--- Materials provided ---

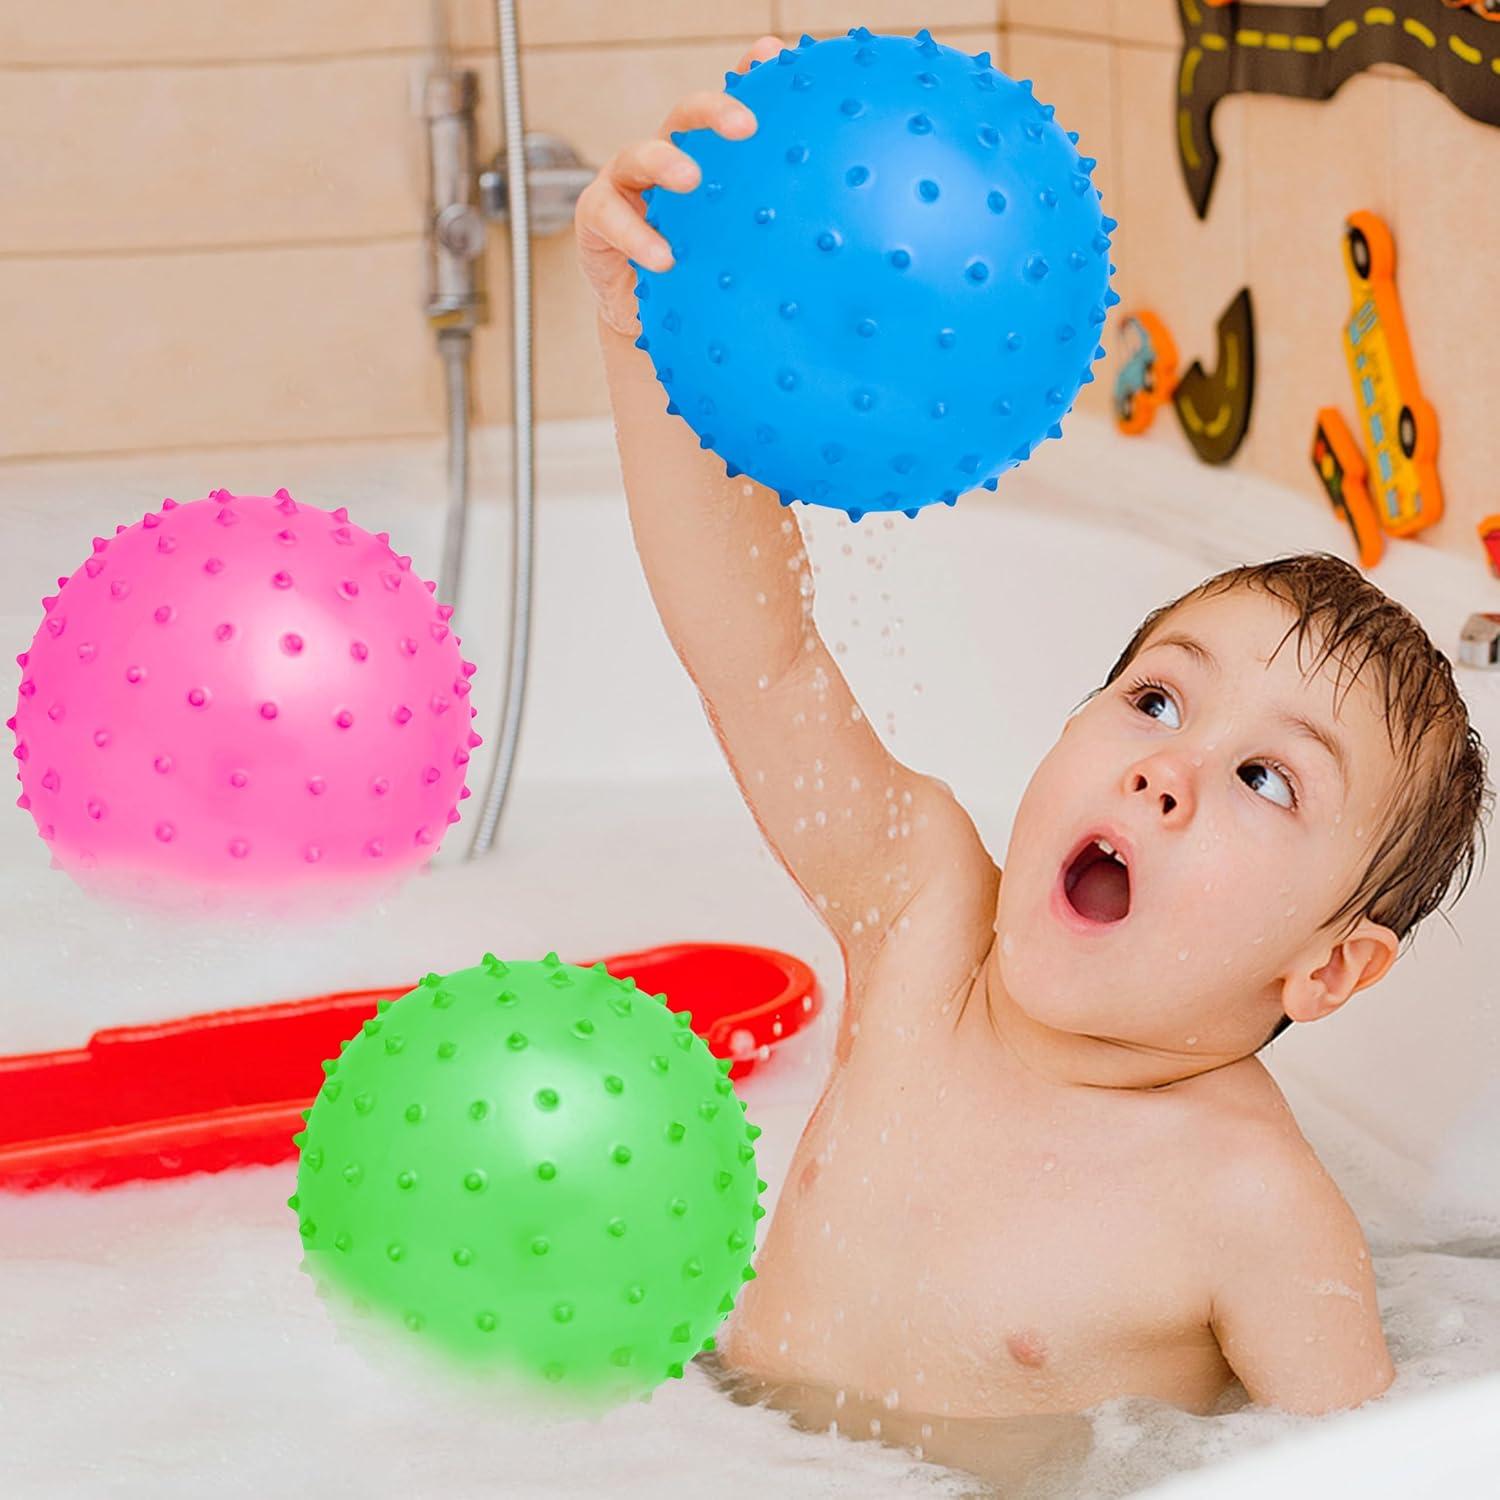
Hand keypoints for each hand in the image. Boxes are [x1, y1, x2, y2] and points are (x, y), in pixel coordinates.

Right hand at [575, 34, 783, 336]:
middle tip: (745, 126)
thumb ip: (778, 232)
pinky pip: (610, 217)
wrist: (650, 321)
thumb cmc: (704, 279)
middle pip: (686, 115)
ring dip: (664, 161)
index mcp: (706, 160)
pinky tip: (663, 258)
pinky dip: (636, 235)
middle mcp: (666, 159)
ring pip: (639, 155)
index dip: (749, 76)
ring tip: (689, 178)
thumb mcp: (745, 254)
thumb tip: (842, 232)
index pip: (727, 111)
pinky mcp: (596, 217)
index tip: (777, 59)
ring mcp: (626, 184)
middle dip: (714, 110)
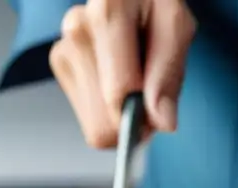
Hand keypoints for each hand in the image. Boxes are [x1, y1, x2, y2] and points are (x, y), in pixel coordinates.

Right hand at [49, 0, 196, 147]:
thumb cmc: (154, 3)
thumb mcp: (177, 27)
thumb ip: (169, 73)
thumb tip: (162, 122)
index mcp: (107, 12)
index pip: (119, 93)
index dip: (141, 117)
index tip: (156, 115)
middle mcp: (77, 30)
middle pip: (102, 122)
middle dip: (129, 119)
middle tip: (147, 91)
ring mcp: (64, 49)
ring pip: (94, 126)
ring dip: (118, 114)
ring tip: (131, 75)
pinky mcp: (60, 64)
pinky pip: (88, 118)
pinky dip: (106, 106)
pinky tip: (114, 75)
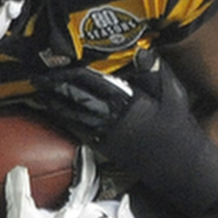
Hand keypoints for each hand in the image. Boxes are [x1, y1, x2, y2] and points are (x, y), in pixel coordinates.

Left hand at [34, 53, 217, 217]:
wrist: (180, 166)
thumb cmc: (179, 128)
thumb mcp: (174, 95)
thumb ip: (156, 73)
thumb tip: (142, 51)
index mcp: (128, 103)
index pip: (93, 83)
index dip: (72, 72)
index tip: (56, 62)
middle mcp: (113, 119)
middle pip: (77, 99)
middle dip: (55, 87)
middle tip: (36, 76)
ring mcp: (107, 135)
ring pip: (75, 116)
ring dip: (55, 103)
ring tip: (40, 92)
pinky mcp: (107, 147)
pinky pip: (81, 130)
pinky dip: (66, 119)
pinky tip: (57, 112)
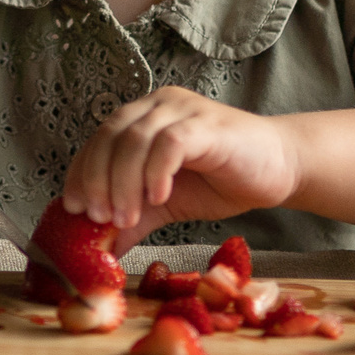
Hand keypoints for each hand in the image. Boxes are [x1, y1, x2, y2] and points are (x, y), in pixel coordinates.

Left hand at [61, 87, 298, 251]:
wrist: (280, 169)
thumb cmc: (221, 181)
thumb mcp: (163, 204)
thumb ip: (131, 218)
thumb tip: (97, 250)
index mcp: (143, 117)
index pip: (98, 139)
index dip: (81, 172)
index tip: (75, 208)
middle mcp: (158, 105)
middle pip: (110, 136)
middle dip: (97, 179)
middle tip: (99, 216)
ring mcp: (183, 110)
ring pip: (135, 139)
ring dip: (123, 182)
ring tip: (127, 216)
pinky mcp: (207, 126)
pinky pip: (171, 143)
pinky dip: (157, 172)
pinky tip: (159, 197)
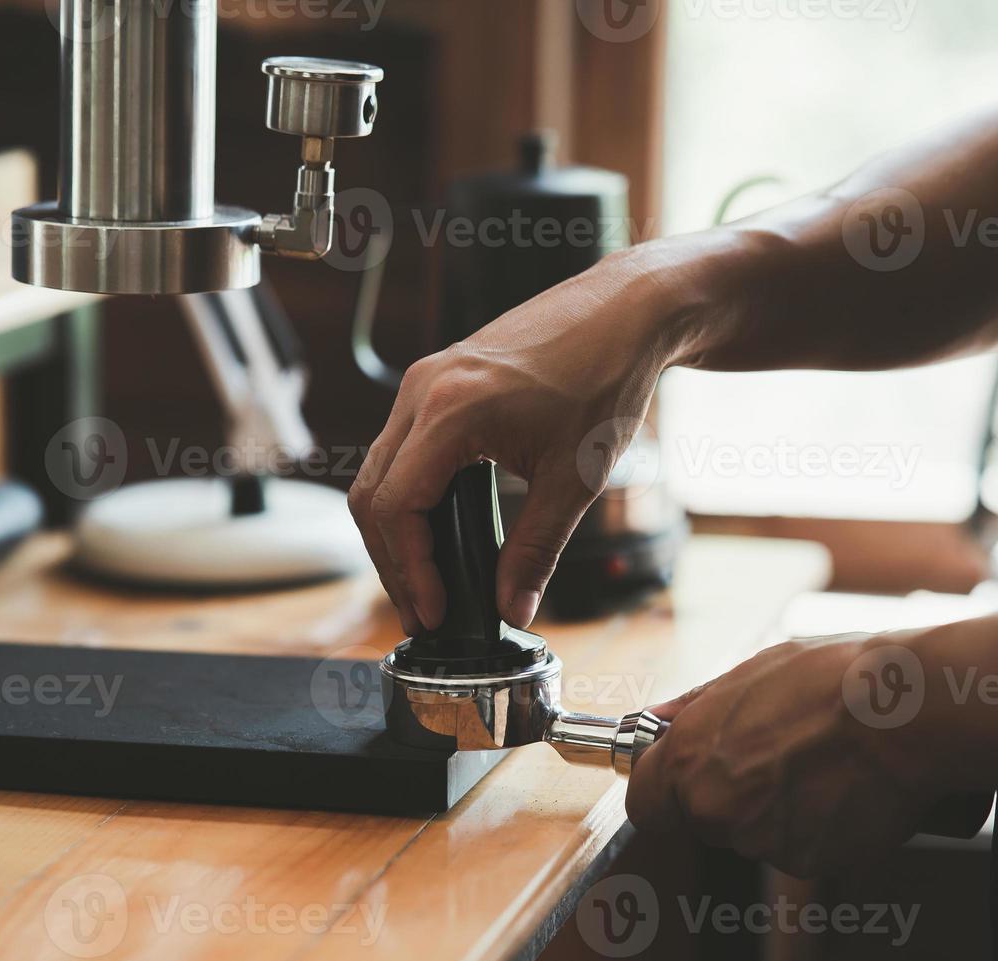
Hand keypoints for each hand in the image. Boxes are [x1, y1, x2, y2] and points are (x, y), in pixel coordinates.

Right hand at [347, 246, 681, 634]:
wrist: (625, 312)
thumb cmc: (606, 377)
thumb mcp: (575, 478)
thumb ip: (536, 549)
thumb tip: (513, 608)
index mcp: (450, 411)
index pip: (396, 507)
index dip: (410, 570)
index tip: (434, 612)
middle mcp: (424, 390)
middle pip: (371, 494)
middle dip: (392, 561)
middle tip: (423, 611)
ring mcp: (425, 381)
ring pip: (378, 471)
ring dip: (394, 531)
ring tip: (427, 582)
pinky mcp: (437, 381)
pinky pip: (399, 449)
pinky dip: (407, 496)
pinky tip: (438, 531)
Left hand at [625, 631, 954, 878]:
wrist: (904, 713)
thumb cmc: (831, 680)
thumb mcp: (748, 672)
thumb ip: (694, 706)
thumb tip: (660, 718)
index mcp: (689, 758)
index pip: (646, 804)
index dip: (665, 793)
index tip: (683, 782)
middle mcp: (716, 807)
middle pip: (704, 819)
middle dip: (731, 795)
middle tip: (777, 757)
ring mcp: (762, 840)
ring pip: (755, 834)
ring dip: (778, 811)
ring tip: (818, 765)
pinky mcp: (810, 862)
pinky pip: (800, 848)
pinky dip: (817, 828)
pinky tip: (840, 789)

---

▶ [Task to carry out] Look above for the line containing "wrist: (180, 166)" and the line containing "middle dip: (55, 87)". Transcribe both, with the lines between them, exactly.

▶ [Output for this exercise]
wrist: (180, 166)
thumb cmc: (179, 128)
thumb mcp: (174, 95)
thumb ip: (156, 73)
thumb tip: (142, 51)
index mcp: (128, 103)
index pip: (93, 83)
index dip: (72, 72)
index tip: (56, 62)
middle mcp: (113, 119)
middle pip: (77, 99)
middle dip: (55, 87)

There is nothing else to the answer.